Responsible for parsing the user request into a shell command, executing that command, and collecting the outputs of the resulting workflow run.
- Parameters:
- write_scratch_file(filename, contents)¶
Write a file to the scratch directory.
- write_workflow(src_url)¶
Fetch the workflow file from its source and write it to a destination file.

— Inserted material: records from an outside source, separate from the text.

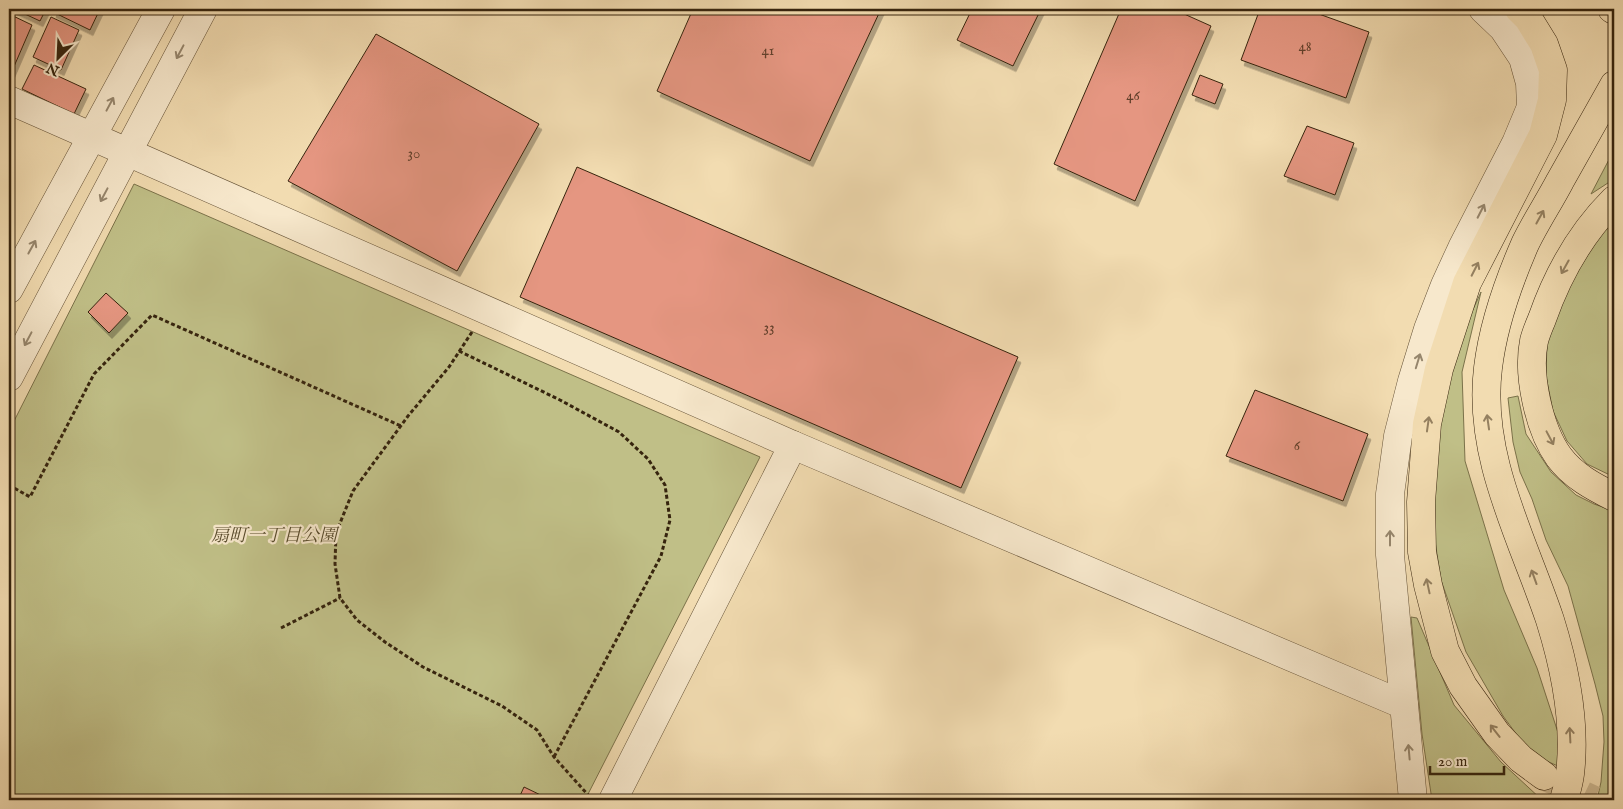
<svg xmlns="http://www.w3.org/2000/svg" width="1623" height="809" font-family="'IM FELL English','Noto Serif JP',serif">
<style>
.green{fill:#c0bf87;stroke:#7b724a}
.building{fill:#e59681;stroke:#36240e;filter:url(#shadow)}
.lines{fill:none;stroke-linecap:round;stroke-linejoin:round}
.highway-tunnel{stroke:#ccb790;stroke-width:28;stroke-dasharray:28 14;stroke-linecap:butt}
.street-casing{stroke:#655237;stroke-width:29}
.highway-casing{stroke:#36240e;stroke-width:29}
.path{stroke:#36240e;stroke-width:3;stroke-dasharray:4 2.5;stroke-linecap:butt}
.street{stroke:#f7e8cc;stroke-width:28}
.highway{stroke:#f2dcb1;stroke-width:28}
.oneway{stroke:#96866d}
.oneway2{stroke:#948060}
.labels{text-anchor:middle;stroke-width:4.5;stroke-linejoin:round;paint-order:stroke}
.number-label{font-size:15px;fill:#62402b}
.park-label{font-size:18px;font-style:italic;fill:#584b2c;stroke:#f7e8cc}
</style>
<defs>
<filter id="shadow"><feDropShadow dx="3" dy="5.5" stdDeviation="0" flood-color="#0004"/></filter>
</defs>
<rect width="100%" height="100%" fill="#f2dcb1"/>
<filter id="stains"><feTurbulence type="fractalNoise" baseFrequency=".004" numOctaves="4"/><feColorMatrix values="0 0 0 0 .2 0 0 0 0 .09 0 0 0 0 .02 0 0 0 .5 -.17"/></filter>
<radialGradient id="worn" r=".72"><stop offset=".6" stop-color="#630" stop-opacity="0"/><stop offset="1" stop-color="#630" stop-opacity=".3"/></radialGradient>
<!-- green -->
<g class="green">
<path d="M1614,150V179L1591,194Z"/>
<path d="M134,184L760,457L585,800H9V431Z"/>
<path d="M1614,213V477L1587,464L1567,441L1553,411L1546,376L1547,342L1559,301Z"/>
<path d="M1481,292L1462,372L1465,461L1504,590L1537,668L1563,748L1560,767L1531,754L1503,716L1466,652L1441,580L1435,541L1434,459L1453,353Z"/>
<path d="M1518,396L1526,434L1551,472L1576,495L1594,504L1614,511V792L1610,800H1597L1601,782L1604,742L1603,716L1595,684L1568,586L1546,540L1532,499L1520,472L1513,442L1508,398Z"/>
<path d="M1411,617L1417,618L1454,705L1501,762L1542,800H1432L1422,734Z"/>
</g>
<!-- building -->
<g class="building">
<path d="M14,9H46L40,21Z"/>
<path d="M54,9H100L90,30L53,12Z"/>
<path d="M693,9H881L810,161L657,91Z"/>
<path d="M972,9H1041L1013,66L957,40Z"/>
<path d="M1121,9H1173L1211,26L1135,201L1054,164Z"/>
<path d="M1260,9H1305L1369,32L1346,98L1241,60Z"/>
<path d="M9,14L32,25L9,78Z"/>
<path d="M51,17L79,30L61,70L33,57Z"/>
<path d="M376,34L539,124L457,271L288,181Z"/>
<path d="M34,65L86,89L74,114L22,89Z"/>
<path d="M1200,75L1223,84L1215,104L1192,95Z"/>
<path d="M1307,126L1354,143L1335,195L1284,176Z"/>
<path d="M577,167L1018,357L961,488L520,297Z"/>
<path d="M106,293L128,313L109,333L88,312Z"/>
<path d="M1255,390L1368,434L1343,501L1226,456Z"/>
<path d="M524,787L551,800H518Z"/>
</g>
<g class="lines">
<!-- highway-tunnel -->
<path class="highway-tunnel" d="M1546,777L1594,800"/>
<!-- street casing -->
<g class="street-casing">
<g id="street">
<path d="M9,100L793,445L613,800"/>
<path d="M9,289L161,9"/>
<path d="M9,377L203,9"/>
<path d="M793,445L1404,705"/>
<path d="M1413,800L1390,555V494L1398,436L1412,381L1428,329L1445,285L1462,248L1516,143L1531,107L1530,83L1523,58L1503,28L1483,9"/>
</g>
</g>
<!-- highway casing -->
<g class="highway-casing">
<g id="highway">
<path d="M1519,9L1528,18L1544,44L1553,70L1552,100L1543,135L1467,283L1439,369L1427,424L1421,502L1422,552L1428,585L1445,651L1463,686L1497,734L1521,759L1544,776"/>
<path d="M1612,9L1614,10"/>
<path d="M1614,200C1581,233 1557,276 1542,319C1539,326 1536,333 1534,341C1527,375 1539,429 1559,457C1573,476 1594,487 1614,497"/>
<path d="M1564,800C1566,792 1569,783 1570,774C1576,724 1565,668 1550,620C1523,539 1477,457 1488,368C1493,326 1508,283 1525,244C1535,223 1549,202 1560,181C1578,149 1596,117 1614,85"/>
</g>
</g>
<!-- path -->
<g class="path">
<path d="M472,332L449,367L408,416L353,491L336,533L335,564L340,598L357,620L385,642L423,667L502,706L537,730L554,757L589,796"/>
<path d="M459,351L560,400L619,432L648,459L665,485L670,520L661,556L554,757"/>
<path d="M9,485L30,497L94,374L152,315L401,426"/>
<path d="M281,628L340,598"/>
</g>
<!-- street -->
<use href="#street" class="street"/>
<!-- highway -->
<use href="#highway" class="highway"/>
</g>
<!-- one-way arrows -->
<defs><path id="oneway-shaft" d="M-6 0H5M1.5-3L5.5 0L1.5 3" fill="none" stroke-width="1.6" stroke-linecap="round" stroke-linejoin="round" transform="scale(1.25)"/></defs>
<g class="oneway">
<use href="#oneway-shaft" transform="translate(180 52) rotate(118)"/>
<use href="#oneway-shaft" transform="translate(110 104) rotate(-62)"/>
<use href="#oneway-shaft" transform="translate(104 195) rotate(118)"/>
<use href="#oneway-shaft" transform="translate(1481 211) rotate(-63)"/>
<use href="#oneway-shaft" transform="translate(32 247) rotate(-61)"/>
<use href="#oneway-shaft" transform="translate(28 339) rotate(118)"/>
<use href="#oneway-shaft" transform="translate(1418 361) rotate(-73)"/>
<use href="#oneway-shaft" transform="translate(1390 538) rotate(-90)"/>
<use href="#oneway-shaft" transform="translate(1409 752) rotate(-95)"/>
</g>
<g class="oneway2">
<use href="#oneway-shaft" transform="translate(1540 217) rotate(-61)"/>
<use href="#oneway-shaft" transform="translate(1565 267) rotate(119)"/>
<use href="#oneway-shaft" transform="translate(1475 269) rotate(-63)"/>
<use href="#oneway-shaft" transform="translate(1488 422) rotate(-98)"/>
<use href="#oneway-shaft" transform="translate(1428 424) rotate(-82)"/>
<use href="#oneway-shaft" transform="translate(1550 438) rotate(62)"/>
<use href="#oneway-shaft" transform="translate(1534 577) rotate(-110)"/>
<use href="#oneway-shaft" transform="translate(1428 586) rotate(-102)"/>
<use href="#oneway-shaft" transform="translate(1495 731) rotate(-128)"/>
<use href="#oneway-shaft" transform="translate(1570 735) rotate(-93)"/>
</g>
<g class="labels">
<!-- number labels -->
<g class="number-label">
<text x="1305" y="51">48</text>
<text x="768" y="55">41</text>
<text x="1133" y="100">46</text>
<text x="414" y="158">30</text>
<text x="769" y="332">33</text>
<text x="1297" y="450">6</text>
</g>
<!-- park labels -->
<g class="park-label">
<text x="274" y="541">扇町一丁目公園</text>
</g>
</g>
<!-- margin -->
<rect width="1623" height="809" fill="none" stroke="#f2dcb1" stroke-width="30"/>
<rect x="10" y="10" width="1603" height="789" fill="none" stroke="#36240e" stroke-width="2.5"/>
<rect x="15" y="15" width="1593" height="779" fill="none" stroke="#36240e"/>
<!-- north arrow -->
<g transform="translate(58 58) rotate(204)" stroke="#f7e8cc" stroke-width="4" paint-order="stroke">
<path d="M0-4L9 19L0 12L-9 19Z" fill="#36240e"/>
<text y="-8" font-size="14" font-weight="bold" text-anchor="middle" fill="#36240e">N</text>
</g>
<!-- scale -->
<path d="M1430 766v8h74v-8" fill="none" stroke="#36240e" stroke-width="2.5"/>
<text x="1438" y="766" font-size="15" fill="#36240e" stroke="#f7e8cc" stroke-width="4" paint-order="stroke">20 m</text>
<rect width="100%" height="100%" filter="url(#stains)"/>
<rect width="100%" height="100%" fill="url(#worn)"/>
</svg>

- sort_options(workflow_engine_parameters=None)¶
Sort the command line arguments in the order that can be recognized by the workflow execution engine.
- initialize_run()¶
Write workflow and input files and construct a list of shell commands to be executed. Return that list of shell commands that should be executed in order to complete this workflow run.
- Return type:
List[str]
- call_cmd(cmd, cwd)¶
Calls a command with Popen. Writes stdout, stderr, and the command to separate files.
- Parameters:
- Return type:
- run()¶
Construct a command to run a the requested workflow with the options, run it, and deposit the outputs in the output directory.
- Return type:
None
- write_output_files()¶
Fetch all the files that this workflow generated and output information about them to outputs.json.
- Return type:
None
- toil.server.wes.tasks.run_wes_task(base_scratch_dir, state_store_url, workflow_id, request, engine_options)¶
Run a requested workflow.
- Parameters:
base_scratch_dir (str) – Directory where the workflow’s scratch dir will live, under the workflow’s ID.
state_store_url (str) – URL/path at which the server and Celery task communicate about workflow state.
workflow_id (str) – ID of the workflow run.
request (Dict[str, Any])
engine_options (List[str])
- Returns:
the state of the workflow run.
- Return type:
- toil.server.wes.tasks.run_wes¶
- toil.server.wes.tasks.cancel_run(task_id)¶
Send a SIGTERM signal to the process that is running task_id.
- Parameters:
task_id (str)
- Return type:
None
- class toil.server.wes.tasks.TaskRunner¶
Abstraction over the Celery API. Runs our run_wes task and allows canceling it.
We can swap this out in the server to allow testing without Celery.
- static run(args, task_id)¶
Run the given task args with the given ID on Celery.
- class toil.server.wes.tasks.MultiprocessingTaskRunner¶
Bases:
TaskRunnerVersion of TaskRunner that just runs tasks with Multiprocessing.
Can’t use threading because there’s no way to send a cancel signal or exception to a Python thread, if loops in the task (i.e. ToilWorkflowRunner) don’t poll for it.
- static set_up_and_run_task(output_path, args)¶
Set up logging for the process into the given file and then call run_wes_task with the given arguments.
If the process finishes successfully, it will clean up the log, but if the process crashes, the caller must clean up the log.
- classmethod run(args, task_id)¶
Run the given task args with the given ID.